Paradoxical Objects

· exhibition

Flow State was included in Paradoxical Objects, an online exhibition tracing the history of video sculpture from 1968 to the present.

Promotional banner for Paradoxical Objects: Video Sculpture Art from 1968 to Today.

Flow State was included in Paradoxical Objects: Video Sculpture from 1968 to today, an online exhibition launched on 24 September 2021 and presented by peer to space. Curated by Sue Bachmeier and Peggy Schoenegge, the project brought together forty-six time-based works by international artists, placing May’s work alongside key figures in the history of video sculpture including Nam June Paik and Tony Oursler.
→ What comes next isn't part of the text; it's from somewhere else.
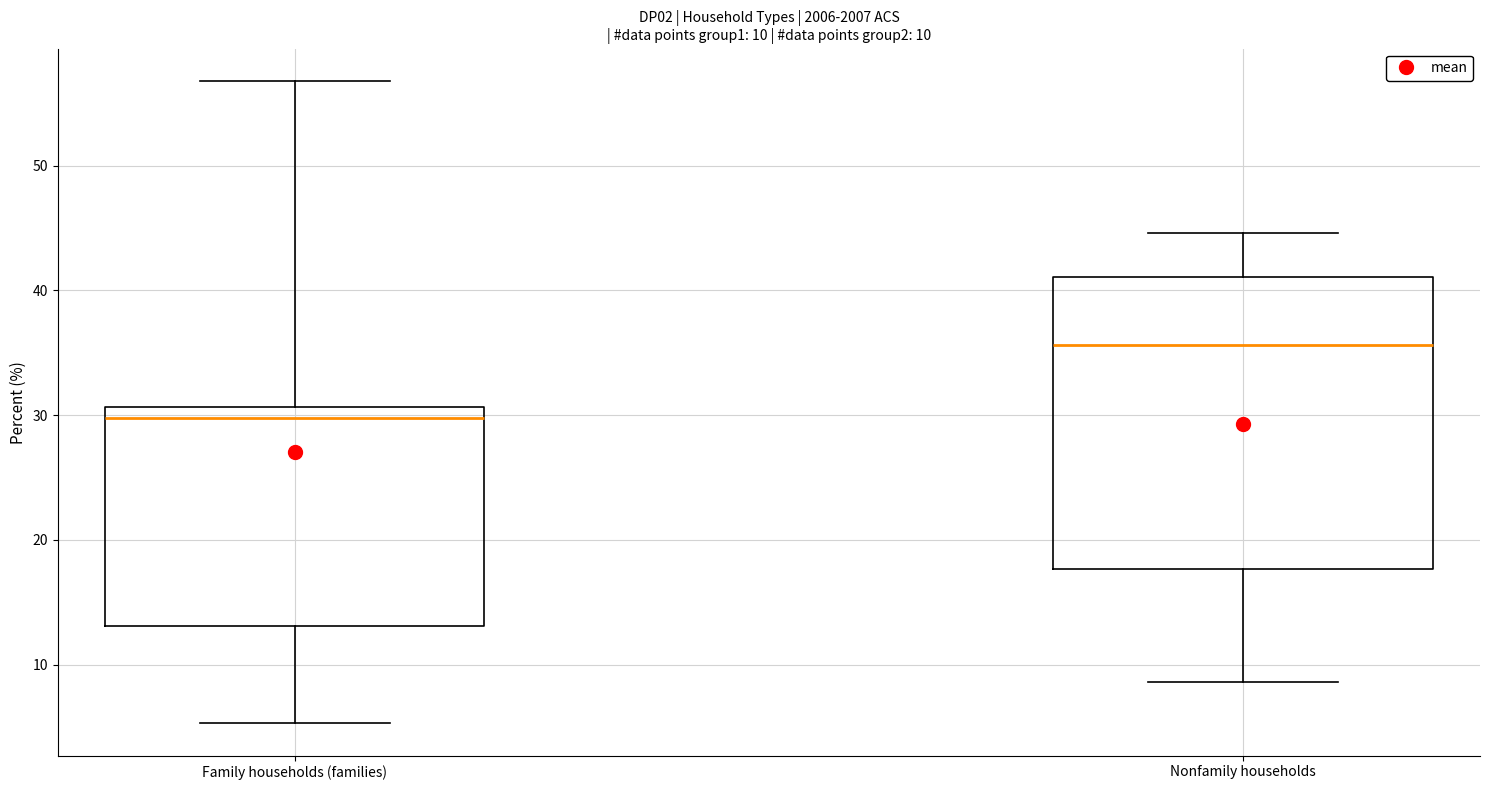

Comparing the boxes themselves (not the whiskers), which one is the tallest?

Nonfamily households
The exhibition focused on the screen as both image and object, tracing how video sculpture has combined the physical presence of display technologies with the temporal movement of video. In that context, Flow State was a strong fit: a work built from synchronised screens that shifts between abstract light pattern and close observation of scientific labour, making the sculptural form of the display inseparable from the experience of the moving image.

For May’s wider practice, the inclusion mattered because it situated Flow State within a longer lineage of artists using screen-based structures to shape perception spatially rather than treating video as a flat window. The work’s concern with hidden systems, mediated looking, and the physical conditions of display became legible here as part of an ongoing history of video sculpture.